:: YOUR OBJECTIVE ::
Before repeating the entries below, strip out every picture and keep all else as it is.

Transcribed page contents:
--------------------------------
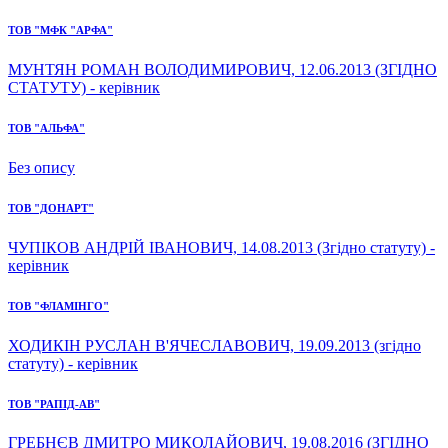
ТОВ "МФК "АРФА"
МУНТЯН РОМАН ВОЛОДИМИРОВИЧ, 12.06.2013 (ЗГІДНО
СТАТУТУ) - керівник
ТОВ "АЛЬФА"
Без опису
ТОВ "ДОНАРТ"
ЧУПІКОВ АНДРІЙ ІВАНОВИЧ, 14.08.2013 (Згідно статуту) -
керівник
ТОВ "ФЛАМІНГО"
ХОДИКІН РУСЛАН В'ЯЧЕСЛАВОВИЧ, 19.09.2013 (згідно
статуту) - керівник
ТОВ "РАПІД-АВ"
ГРЕБНЄВ ДМИТРО МИКОЛАЙОВИЧ, 19.08.2016 (ЗГІДНО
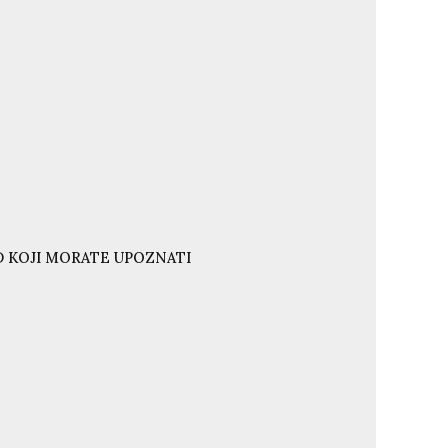
ND KOJI MORATE UPOZNATI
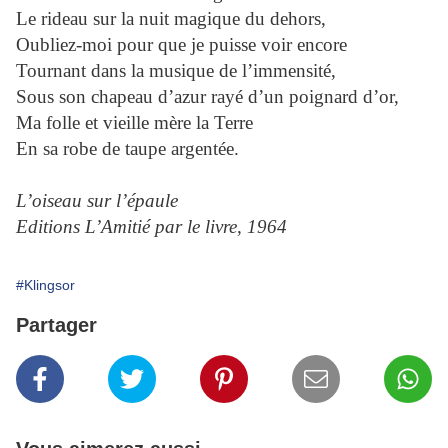
Le rideau sur la nuit magique du dehors,
Oubliez-moi pour que je puisse voir encore
Tournant dans la musique de l’immensité,
Sous son chapeau d’azur rayé d’un poignard d’or,
Ma folle et vieille mère la Terre
En sa robe de taupe argentée.
L’oiseau sur l’épaule
Editions L’Amitié par le livre, 1964
#Klingsor
Partager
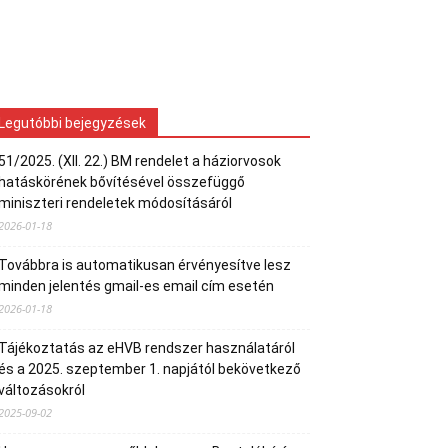
Legutóbbi bejegyzések
51/2025. (XII. 22.) BM rendelet a háziorvosok
hatáskörének bővítésével összefüggő
miniszteri rendeletek módosításáról
2026-01-18
Továbbra is automatikusan érvényesítve lesz
minden jelentés gmail-es email cím esetén
2026-01-18
Tájékoztatás az eHVB rendszer használatáról
és a 2025. szeptember 1. napjától bekövetkező
változásokról
2025-09-02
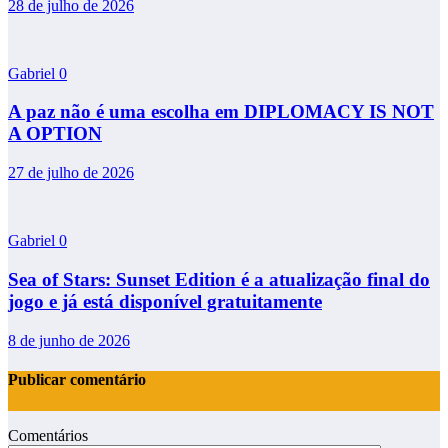
28 de julho de 2026
Gabriel
0
A paz não é uma escolha em DIPLOMACY IS NOT
A OPTION
27 de julho de 2026
Gabriel
0
Sea of Stars: Sunset Edition é a atualização final do
jogo e já está disponível gratuitamente
8 de junho de 2026
Publicar comentário
Comentários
--------------------------------
:: REPLY ::
ТОВ "МФК "АРФА"
МУНТЯН РОМАН ВОЛОДИМИРОВИЧ, 12.06.2013 (ЗГІДНО
СТАТУТУ) - керівник
ТОВ "АЛЬФА"
Без опису
ТОВ "ДОНАРТ"
ЧУПІКОВ АНДРІЙ ІВАНОВИЧ, 14.08.2013 (Згідно статуту) -
керівник
ТОВ "ФЛАМІНГО"
ХОДИКІН РУСЛАН В'ЯЧЕСЛАВОВИЧ, 19.09.2013 (згідно
статуту) - керівник
ТОВ "РАПІД-АВ"
ГРЕБНЄВ ДМИТРО МИКОЛАЙОВИЧ, 19.08.2016 (ЗГІДНО
ND KOJI MORATE UPOZNATI
Le rideau sur la nuit magique du dehors,
Oubliez-moi pour que je puisse voir encore
Tournant dans la musique de l’immensité,
Sous son chapeau d’azur rayé d’un poignard d’or,
Ma folle et vieille mère la Terre
En sa robe de taupe argentée.
L’oiseau sur l’épaule
Editions L’Amitié par le livre, 1964
#Klingsor
Partager
Legutóbbi bejegyzések
51/2025. (XII. 22.) BM rendelet a háziorvosok
hatáskörének bővítésével összefüggő
miniszteri rendeletek módosításáról
2026-01-18
Továbbra is automatikusan érvényesítve lesz
minden jelentés gmail-es email cím esetén
2026-01-18
Tájékoztatás az eHVB rendszer használatáról
és a 2025. szeptember 1. napjától bekövetkező
változásokról
2025-09-02
28 de julho de 2026
Gabriel
0
A paz não é uma escolha em DIPLOMACY IS NOT
A OPTION
27 de julho de 2026
Gabriel
0
Sea of Stars: Sunset Edition é a atualização final do
jogo e já está disponível gratuitamente
8 de junho de 2026
Publicar comentário
Comentários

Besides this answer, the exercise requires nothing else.